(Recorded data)
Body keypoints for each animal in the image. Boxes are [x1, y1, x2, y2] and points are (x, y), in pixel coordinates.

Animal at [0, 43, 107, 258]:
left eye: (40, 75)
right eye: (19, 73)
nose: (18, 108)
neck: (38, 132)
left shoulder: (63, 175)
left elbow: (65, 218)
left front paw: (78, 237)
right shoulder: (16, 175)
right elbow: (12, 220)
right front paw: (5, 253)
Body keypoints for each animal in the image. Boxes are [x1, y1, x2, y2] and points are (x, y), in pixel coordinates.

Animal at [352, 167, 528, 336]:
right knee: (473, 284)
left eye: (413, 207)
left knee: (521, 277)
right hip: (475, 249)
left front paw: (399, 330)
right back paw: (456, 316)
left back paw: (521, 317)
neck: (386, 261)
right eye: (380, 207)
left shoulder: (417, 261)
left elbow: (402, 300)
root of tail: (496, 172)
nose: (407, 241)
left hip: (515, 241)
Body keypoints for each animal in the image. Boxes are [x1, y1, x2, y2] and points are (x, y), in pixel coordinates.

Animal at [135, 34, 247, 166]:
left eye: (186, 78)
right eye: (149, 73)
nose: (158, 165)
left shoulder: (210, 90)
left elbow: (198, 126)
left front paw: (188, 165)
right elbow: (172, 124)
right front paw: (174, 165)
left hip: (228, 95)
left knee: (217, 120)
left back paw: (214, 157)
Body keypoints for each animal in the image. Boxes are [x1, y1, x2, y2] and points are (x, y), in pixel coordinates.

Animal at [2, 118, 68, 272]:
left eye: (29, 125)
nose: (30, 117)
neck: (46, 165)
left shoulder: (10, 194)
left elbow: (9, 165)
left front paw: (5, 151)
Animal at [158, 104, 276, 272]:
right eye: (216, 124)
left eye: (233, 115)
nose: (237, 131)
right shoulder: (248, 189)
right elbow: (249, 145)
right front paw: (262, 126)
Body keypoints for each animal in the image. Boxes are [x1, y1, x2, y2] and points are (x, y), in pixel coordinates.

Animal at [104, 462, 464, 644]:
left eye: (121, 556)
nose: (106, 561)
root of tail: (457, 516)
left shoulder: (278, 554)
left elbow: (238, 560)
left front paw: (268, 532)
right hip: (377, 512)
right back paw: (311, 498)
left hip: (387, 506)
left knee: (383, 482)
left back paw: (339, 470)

- [WORK REQUEST] Please, from the entries above, set down exactly the lines from the one containing "left elbow: (65, 218)" through the one containing "right knee: (473, 284)", and only those.

- [RESULT OF THIS TASK]
left elbow: (65, 218)
left front paw: (78, 237)
right shoulder: (16, 175)
right elbow: (12, 220)
right front paw: (5, 253)
Body keypoints for each animal in the image. Boxes are [x1, y1, x2, y2] and points are (x, y), in pixel coordinates.

Animal at [352, 167, 528, 336]:
right knee: (473, 284)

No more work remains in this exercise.